US Women’s Deaf Hockey Team preparing for international spotlight

John Cordes/Icon Sportswire

As May begins to dry the April showers that have soaked the Buffalo landscape, it already has been quite a historic year for women’s hockey. The national team’s battle for equality with USA hockey garnered support from almost every corner of the hockey world, and following that, the AHIHA iced its first women’s national team in two exhibitions against Canada during the World Deaf Hockey Championships.

Team USA battled a veteran Canadian team. The American squad had players ranging from 13 to 29 years old, and for many, this was the first time they competed in a game consisting of three 20-minute periods.

Inexperience aside, the players involved each had a huge role in this momentous occasion. Some, like star athlete Katelyn Koester, had the honor of performing at her home arena in her first game for the national team. Others, like Jessica Goldberg, saw the experience as a chance to grow her work with Lifetrack, where she is a mentor to to the hard-of-hearing.

Koester has been an athlete from the start. As her father told the Buffalo News, “From a very early age, Katelyn was not willing to accept any barriers. This event is very special to Katelyn not only because she gets to represent the United States and the deaf community, but also because she was fortunate enough to have played in the first ever WNY female high school varsity hockey game when she was a freshman.”

Breaking barriers is certainly nothing new for Koester, who is a multiple sport athlete at Gallaudet University after transferring from Rochester Institute of Technology. In fact, Koester took some time away from the Bisons’ softball team to take part in the international matchup.

Unfortunately for Koester, Gallaudet does not have a hockey program. Still, she was chosen for the national team after selection camp in March.

Goldberg, on the other hand, plays hockey for Minnesota’s Hamline University. Her experience at Hamline, combined with the leadership she has developed as a mentor, made Golberg a perfect choice to co-captain America’s HH women’s team.

The forward finished her senior year at Hamline eighth on her team in scoring. Her one goal and five assists certainly contributed to the Pipers’ moderate success in the team’s 2016-17 campaign.

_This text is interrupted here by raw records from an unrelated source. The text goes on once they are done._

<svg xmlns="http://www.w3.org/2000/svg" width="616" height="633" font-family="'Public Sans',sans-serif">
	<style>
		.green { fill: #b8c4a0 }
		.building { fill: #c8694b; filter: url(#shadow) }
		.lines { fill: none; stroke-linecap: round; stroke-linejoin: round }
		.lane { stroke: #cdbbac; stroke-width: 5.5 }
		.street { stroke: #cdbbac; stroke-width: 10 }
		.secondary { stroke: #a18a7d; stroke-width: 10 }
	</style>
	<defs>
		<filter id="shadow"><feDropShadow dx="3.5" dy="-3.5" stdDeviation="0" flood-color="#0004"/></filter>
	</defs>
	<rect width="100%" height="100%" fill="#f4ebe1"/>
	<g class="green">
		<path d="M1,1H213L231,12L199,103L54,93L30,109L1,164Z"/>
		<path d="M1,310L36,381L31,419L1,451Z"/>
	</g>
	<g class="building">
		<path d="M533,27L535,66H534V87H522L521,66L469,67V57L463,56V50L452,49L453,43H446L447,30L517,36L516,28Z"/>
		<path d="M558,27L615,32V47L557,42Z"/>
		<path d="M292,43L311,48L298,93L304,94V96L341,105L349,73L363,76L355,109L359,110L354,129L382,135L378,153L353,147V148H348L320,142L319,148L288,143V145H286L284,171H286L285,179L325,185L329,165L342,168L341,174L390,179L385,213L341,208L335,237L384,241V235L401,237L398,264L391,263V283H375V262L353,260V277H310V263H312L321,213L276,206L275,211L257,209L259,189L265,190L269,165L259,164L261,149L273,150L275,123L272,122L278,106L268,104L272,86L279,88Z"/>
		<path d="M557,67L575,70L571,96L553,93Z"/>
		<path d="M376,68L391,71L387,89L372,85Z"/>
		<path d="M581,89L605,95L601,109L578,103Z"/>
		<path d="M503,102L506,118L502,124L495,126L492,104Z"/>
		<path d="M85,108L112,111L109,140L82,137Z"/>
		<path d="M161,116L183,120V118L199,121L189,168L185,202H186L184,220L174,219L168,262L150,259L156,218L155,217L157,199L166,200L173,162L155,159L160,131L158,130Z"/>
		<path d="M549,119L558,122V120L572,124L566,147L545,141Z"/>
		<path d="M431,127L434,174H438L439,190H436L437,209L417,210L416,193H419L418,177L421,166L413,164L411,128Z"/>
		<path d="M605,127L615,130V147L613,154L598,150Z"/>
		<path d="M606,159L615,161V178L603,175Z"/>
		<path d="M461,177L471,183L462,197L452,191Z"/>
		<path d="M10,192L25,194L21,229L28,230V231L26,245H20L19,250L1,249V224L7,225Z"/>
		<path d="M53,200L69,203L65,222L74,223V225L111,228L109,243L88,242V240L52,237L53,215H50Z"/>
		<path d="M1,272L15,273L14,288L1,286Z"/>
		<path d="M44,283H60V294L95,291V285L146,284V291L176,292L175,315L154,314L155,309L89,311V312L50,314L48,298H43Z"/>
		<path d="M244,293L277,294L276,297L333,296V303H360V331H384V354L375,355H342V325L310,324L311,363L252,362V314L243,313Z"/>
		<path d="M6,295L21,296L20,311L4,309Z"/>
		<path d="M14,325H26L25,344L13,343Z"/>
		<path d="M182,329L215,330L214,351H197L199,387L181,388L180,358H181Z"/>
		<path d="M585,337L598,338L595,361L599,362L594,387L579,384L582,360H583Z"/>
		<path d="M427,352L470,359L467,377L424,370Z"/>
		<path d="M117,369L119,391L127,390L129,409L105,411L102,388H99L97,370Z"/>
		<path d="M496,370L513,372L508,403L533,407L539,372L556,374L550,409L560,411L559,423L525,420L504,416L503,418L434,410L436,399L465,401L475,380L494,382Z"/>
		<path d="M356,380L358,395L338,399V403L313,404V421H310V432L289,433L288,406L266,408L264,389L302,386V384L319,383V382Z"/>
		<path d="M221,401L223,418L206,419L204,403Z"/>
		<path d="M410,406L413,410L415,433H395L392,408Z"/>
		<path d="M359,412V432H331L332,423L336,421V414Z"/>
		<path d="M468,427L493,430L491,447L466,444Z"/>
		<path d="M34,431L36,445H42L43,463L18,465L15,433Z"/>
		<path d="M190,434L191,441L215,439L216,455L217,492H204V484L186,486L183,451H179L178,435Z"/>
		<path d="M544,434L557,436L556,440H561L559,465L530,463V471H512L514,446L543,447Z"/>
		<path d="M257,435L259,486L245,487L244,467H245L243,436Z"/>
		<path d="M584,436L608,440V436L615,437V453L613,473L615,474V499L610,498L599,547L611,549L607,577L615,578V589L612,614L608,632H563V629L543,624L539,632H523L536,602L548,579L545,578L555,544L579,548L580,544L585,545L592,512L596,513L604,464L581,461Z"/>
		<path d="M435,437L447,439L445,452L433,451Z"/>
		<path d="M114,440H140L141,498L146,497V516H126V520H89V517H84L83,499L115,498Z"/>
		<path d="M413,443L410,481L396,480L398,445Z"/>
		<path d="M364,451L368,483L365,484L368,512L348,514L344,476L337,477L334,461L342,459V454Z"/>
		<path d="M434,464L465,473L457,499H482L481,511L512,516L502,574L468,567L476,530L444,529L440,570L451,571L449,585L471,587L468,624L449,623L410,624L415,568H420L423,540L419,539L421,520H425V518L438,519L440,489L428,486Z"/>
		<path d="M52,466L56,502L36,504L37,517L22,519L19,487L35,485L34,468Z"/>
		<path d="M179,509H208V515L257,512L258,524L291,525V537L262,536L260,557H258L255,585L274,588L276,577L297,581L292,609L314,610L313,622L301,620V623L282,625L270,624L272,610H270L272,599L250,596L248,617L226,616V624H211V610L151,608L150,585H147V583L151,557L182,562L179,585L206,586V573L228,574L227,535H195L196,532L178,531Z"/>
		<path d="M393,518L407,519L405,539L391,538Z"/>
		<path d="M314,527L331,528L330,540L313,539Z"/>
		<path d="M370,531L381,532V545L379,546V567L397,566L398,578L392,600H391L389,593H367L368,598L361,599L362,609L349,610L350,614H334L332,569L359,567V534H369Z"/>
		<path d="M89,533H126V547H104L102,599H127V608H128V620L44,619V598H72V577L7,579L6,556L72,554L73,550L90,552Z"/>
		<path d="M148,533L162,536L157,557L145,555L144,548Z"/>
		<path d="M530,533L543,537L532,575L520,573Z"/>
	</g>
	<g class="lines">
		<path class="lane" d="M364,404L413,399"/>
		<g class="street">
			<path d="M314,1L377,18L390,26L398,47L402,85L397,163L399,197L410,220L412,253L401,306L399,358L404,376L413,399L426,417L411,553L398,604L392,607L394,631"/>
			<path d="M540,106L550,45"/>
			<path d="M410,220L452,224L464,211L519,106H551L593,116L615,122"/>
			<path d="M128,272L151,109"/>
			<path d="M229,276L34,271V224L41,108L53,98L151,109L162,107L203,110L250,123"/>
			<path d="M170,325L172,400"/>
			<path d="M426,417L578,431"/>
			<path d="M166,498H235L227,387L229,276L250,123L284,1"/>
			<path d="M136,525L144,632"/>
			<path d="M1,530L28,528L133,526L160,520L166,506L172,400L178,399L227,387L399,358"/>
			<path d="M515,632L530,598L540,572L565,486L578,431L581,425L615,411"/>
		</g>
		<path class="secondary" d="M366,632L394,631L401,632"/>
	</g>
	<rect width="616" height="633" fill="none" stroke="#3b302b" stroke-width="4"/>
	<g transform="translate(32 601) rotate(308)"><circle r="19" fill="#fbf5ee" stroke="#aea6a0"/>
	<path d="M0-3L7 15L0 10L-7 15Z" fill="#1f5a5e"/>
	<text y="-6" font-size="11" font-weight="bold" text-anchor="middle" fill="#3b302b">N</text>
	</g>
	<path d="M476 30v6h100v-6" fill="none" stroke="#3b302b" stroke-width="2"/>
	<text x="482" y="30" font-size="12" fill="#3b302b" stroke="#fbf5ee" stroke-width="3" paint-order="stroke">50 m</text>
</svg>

In her career at Hamline, Goldberg had eight goals and seven assists. The chance to play on the national team could not have come at a better time for the young leader, whose continuing development is evident in her statistical growth. With selection camp occurring during her most productive season at Hamline, Goldberg was poised to take advantage of the opportunity, and she did not disappoint, providing three assists in the opening game against the Canadian women. Despite the result, a 6-4 win for Canada, Goldberg stood out.

Still, it was a battle for Goldberg.

“While playing in games, and practice, we were not allowed to wear our hearing devices. That was a struggle for many of us,” she said, reporting on her experience. “Most of us play hockey with our hearing devices in so this was a big change for all of us. Not only did players have to adjust but coaches did as well. For those of us who wear hearing aids and don’t know sign language (we) struggled to understand each other and coaches. We had to rely on our lip reading skills.”

The U.S. team lost both games to Canada, but that has not dulled the spirit of the skilled athletes of the first American HH hockey team. As described on a recent episode of the Don’t Snow the Goalie podcast, the team is moving forward with preparations for the future. Coach Jackie MacMillan is advancing her training to better work with the players, and the players are preparing for a development camp this summer.